Tarefa curta 1 | Quais anos são mencionados no texto sobre as sinfonias de Haydn, logo abaixo?

───── Texto fornecido

Franz Joseph Haydn (1732-1809): Sinfonias Completas 64-72, Adam Fischer

Hoje vamos trazer aos amigos do blog mais um conjunto soberbo com nove sinfonias do mestre Haydn (1732 — 1809), interpretação de altíssimo nível da Filarmônica Haydn – orquestra residente no Palácio Eszterháza – que foi fundada por Adam Fischer em 1987 como a “Filarmônica Austro-Húngara Haydn”, composta por membros da Filarmônica de Viena e da Filarmônica Nacional da Hungria. A intenção de Fischer – antes da queda da “Cortina de Ferro” – era reunir os melhores músicos originários desses dois países para superar musicalmente a barreira política tocando as obras de Joseph Haydn.

──────────
───── Dados fornecidos

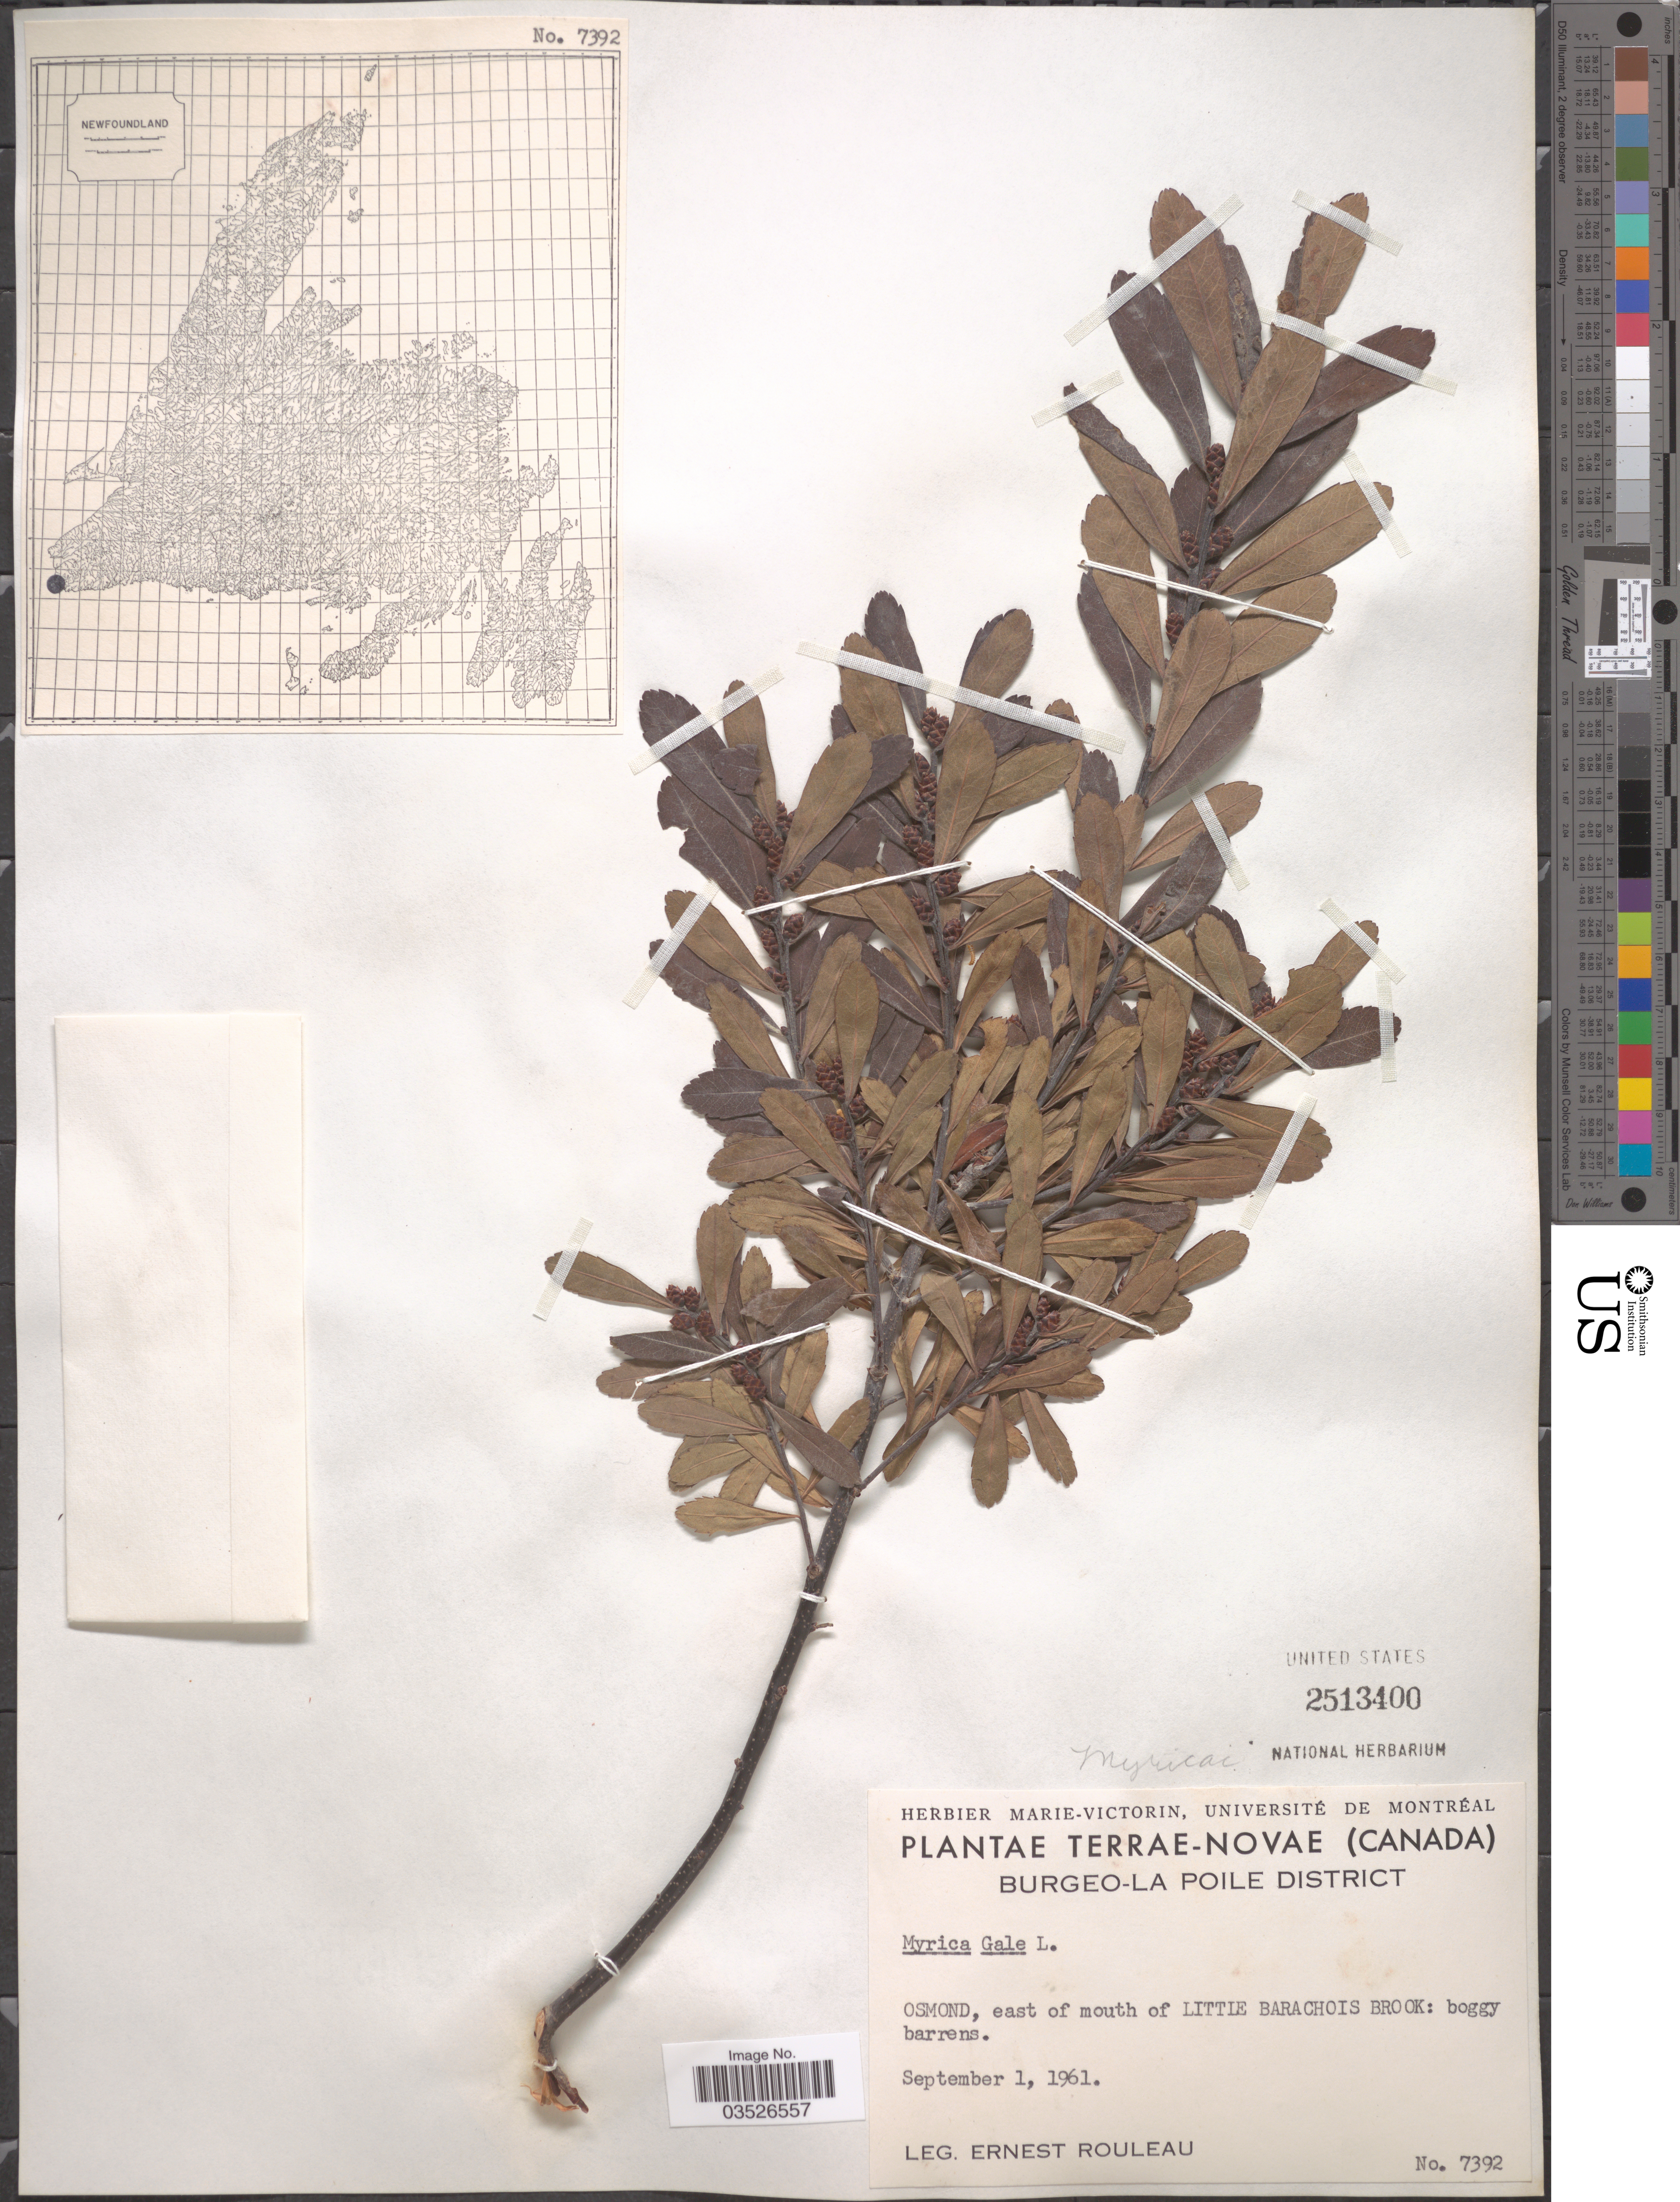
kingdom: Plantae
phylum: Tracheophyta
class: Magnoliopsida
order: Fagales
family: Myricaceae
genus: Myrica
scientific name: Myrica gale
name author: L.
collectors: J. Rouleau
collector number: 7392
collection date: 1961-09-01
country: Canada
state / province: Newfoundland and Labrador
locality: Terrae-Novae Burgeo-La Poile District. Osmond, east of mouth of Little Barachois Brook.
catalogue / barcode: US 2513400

──────────

Tarefa curta 2 | Reproduza, sem alterações, o trecho das entradas que começa na linha que contém "scientific name: Myrica gale" e segue até o fim das entradas, com as duas extremidades incluídas.

Resposta final 1 | 1732, 1809 e 1987

Resposta final 2 |
scientific name: Myrica gale
name author: L.
collectors: J. Rouleau
collector number: 7392
collection date: 1961-09-01
country: Canada
state / province: Newfoundland and Labrador
locality: Terrae-Novae Burgeo-La Poile District. Osmond, east of mouth of Little Barachois Brook.
catalogue / barcode: US 2513400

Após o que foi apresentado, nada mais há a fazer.